__Your assignment__. Go through the records below line by line. Count the lines with "在这里插入图片描述" and give the count alone.

__Stored data__.
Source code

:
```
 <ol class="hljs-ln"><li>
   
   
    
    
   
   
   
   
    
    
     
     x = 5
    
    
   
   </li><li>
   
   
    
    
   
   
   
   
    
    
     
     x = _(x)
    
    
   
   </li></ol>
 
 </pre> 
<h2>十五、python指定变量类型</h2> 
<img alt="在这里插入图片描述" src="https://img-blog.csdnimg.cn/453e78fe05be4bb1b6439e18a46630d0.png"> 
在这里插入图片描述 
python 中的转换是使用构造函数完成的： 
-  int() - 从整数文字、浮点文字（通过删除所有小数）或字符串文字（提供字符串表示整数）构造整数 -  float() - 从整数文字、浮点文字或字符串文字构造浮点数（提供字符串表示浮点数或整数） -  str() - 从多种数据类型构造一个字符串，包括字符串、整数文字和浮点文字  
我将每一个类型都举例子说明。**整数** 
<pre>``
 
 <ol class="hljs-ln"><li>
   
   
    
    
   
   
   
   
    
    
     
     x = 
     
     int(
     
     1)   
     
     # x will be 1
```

__Result of the exercise__. 2